Saved entries:

--- begin ---

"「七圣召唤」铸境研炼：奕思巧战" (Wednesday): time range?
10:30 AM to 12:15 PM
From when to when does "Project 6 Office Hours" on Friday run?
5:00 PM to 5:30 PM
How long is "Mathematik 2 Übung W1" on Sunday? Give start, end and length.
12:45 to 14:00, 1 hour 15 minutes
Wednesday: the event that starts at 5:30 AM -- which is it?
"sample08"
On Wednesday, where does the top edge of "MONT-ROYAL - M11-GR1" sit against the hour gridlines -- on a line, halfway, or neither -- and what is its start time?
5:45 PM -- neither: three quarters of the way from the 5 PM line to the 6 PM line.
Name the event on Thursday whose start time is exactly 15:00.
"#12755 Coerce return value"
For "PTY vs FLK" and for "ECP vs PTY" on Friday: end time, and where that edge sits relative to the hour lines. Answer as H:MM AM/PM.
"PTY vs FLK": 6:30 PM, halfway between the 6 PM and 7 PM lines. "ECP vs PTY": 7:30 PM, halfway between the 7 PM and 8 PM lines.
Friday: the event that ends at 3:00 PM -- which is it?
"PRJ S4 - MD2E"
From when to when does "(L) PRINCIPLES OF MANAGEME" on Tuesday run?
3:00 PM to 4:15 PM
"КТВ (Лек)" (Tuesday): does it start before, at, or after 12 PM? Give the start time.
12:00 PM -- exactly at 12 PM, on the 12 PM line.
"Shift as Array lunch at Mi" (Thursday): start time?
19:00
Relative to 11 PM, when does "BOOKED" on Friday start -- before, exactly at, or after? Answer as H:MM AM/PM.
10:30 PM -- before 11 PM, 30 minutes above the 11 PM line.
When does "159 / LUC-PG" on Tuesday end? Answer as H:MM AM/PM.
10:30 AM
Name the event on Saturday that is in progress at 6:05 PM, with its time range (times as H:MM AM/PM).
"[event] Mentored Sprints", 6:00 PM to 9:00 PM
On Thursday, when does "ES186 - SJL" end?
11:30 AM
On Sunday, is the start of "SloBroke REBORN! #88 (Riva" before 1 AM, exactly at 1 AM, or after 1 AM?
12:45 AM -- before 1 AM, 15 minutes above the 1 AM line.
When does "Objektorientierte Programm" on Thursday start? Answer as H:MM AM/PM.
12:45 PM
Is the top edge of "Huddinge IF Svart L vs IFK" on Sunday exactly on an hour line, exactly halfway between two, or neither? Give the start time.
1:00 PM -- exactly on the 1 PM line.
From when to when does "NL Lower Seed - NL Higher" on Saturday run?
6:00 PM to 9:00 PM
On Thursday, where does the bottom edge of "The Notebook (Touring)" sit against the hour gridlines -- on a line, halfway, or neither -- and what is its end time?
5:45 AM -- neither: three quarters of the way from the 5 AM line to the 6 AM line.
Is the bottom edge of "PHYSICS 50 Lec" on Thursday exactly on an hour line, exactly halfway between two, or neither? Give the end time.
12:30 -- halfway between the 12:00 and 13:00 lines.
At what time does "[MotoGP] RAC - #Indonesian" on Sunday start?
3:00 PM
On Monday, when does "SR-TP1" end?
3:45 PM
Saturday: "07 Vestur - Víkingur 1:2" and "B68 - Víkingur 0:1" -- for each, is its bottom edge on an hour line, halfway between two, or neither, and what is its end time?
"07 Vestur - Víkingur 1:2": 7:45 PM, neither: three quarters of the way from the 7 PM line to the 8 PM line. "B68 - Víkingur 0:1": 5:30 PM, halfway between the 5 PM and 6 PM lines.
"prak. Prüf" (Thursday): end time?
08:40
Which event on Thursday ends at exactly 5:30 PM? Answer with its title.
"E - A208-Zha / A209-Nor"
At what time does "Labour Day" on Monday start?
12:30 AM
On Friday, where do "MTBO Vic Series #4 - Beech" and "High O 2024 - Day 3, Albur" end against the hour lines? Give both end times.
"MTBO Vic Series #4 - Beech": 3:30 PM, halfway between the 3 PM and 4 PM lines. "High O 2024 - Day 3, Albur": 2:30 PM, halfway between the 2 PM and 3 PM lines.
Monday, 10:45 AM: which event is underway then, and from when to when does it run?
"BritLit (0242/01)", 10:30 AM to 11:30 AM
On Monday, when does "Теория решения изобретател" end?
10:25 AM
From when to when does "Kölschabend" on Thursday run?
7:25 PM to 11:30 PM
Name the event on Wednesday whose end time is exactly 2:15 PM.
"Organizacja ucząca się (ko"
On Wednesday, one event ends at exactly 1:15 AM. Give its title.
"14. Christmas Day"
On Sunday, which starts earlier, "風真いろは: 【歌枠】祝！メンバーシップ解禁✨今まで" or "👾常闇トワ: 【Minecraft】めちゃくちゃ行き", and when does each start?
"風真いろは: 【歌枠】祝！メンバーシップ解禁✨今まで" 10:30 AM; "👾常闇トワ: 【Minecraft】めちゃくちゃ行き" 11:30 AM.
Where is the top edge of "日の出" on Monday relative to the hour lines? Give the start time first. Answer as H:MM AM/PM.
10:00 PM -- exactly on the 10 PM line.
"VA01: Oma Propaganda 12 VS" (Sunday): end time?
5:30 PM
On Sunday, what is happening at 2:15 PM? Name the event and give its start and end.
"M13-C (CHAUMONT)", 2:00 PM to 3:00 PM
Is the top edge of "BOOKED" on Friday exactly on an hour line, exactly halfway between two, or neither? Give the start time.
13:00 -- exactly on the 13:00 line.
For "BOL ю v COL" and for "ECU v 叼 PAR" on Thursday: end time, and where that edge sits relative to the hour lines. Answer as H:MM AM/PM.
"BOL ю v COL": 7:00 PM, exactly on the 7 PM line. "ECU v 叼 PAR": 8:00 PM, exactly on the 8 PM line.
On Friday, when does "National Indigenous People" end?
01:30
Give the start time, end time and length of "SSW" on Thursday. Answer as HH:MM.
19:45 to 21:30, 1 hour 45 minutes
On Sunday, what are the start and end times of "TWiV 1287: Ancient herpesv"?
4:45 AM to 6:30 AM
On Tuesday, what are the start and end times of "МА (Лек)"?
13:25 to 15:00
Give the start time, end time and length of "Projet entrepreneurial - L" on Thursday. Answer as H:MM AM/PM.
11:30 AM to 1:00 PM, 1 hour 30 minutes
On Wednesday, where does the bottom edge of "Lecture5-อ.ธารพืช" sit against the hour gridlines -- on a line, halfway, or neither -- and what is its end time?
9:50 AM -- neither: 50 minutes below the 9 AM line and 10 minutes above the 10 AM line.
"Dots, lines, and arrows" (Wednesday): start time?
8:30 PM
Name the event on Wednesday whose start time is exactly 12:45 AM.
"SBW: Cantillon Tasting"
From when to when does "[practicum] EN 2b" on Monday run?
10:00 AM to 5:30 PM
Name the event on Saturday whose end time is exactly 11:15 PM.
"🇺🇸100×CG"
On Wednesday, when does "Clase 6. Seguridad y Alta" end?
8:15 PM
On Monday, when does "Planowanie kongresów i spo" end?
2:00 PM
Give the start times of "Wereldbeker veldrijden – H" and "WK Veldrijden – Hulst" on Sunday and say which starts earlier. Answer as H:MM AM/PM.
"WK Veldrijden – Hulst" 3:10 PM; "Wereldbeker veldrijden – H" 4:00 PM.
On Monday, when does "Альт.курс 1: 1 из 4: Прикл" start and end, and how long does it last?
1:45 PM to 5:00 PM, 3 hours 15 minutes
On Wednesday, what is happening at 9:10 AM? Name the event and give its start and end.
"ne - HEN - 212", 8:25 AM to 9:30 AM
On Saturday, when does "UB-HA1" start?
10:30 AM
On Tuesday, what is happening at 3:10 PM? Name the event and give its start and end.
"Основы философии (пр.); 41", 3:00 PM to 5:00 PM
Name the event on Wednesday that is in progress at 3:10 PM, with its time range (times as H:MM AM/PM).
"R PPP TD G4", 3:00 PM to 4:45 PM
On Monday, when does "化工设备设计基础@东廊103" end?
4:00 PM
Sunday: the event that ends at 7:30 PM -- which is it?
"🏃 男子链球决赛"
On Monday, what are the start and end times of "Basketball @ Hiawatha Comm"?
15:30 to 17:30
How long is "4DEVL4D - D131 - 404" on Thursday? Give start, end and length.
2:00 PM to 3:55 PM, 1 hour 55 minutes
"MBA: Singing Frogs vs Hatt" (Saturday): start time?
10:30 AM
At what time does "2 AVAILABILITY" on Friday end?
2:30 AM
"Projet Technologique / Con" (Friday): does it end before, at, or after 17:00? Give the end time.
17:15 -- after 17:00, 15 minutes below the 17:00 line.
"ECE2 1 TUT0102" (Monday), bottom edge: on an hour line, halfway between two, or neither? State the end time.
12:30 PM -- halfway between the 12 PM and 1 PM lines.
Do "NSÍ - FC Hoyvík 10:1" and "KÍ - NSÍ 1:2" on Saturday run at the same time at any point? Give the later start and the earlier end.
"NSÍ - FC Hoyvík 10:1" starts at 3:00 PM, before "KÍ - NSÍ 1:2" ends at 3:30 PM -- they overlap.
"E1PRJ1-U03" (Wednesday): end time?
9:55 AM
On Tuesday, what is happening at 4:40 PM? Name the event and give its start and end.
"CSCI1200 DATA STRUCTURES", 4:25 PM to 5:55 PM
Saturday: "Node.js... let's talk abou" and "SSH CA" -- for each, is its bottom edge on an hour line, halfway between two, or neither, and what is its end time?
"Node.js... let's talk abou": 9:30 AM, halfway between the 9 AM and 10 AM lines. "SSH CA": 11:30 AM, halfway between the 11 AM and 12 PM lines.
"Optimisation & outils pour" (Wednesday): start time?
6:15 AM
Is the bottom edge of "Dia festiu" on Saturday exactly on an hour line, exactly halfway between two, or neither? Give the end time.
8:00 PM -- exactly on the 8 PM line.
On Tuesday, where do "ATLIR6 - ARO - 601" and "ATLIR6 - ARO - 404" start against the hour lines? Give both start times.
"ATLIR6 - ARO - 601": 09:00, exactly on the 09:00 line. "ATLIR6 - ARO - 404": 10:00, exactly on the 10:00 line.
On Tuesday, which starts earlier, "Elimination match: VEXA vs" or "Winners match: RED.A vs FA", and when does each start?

--- end ---

**Brief:** How many lines in the listing contain the word "progress"? Reply with the number alone.

**Solution for this task:** 2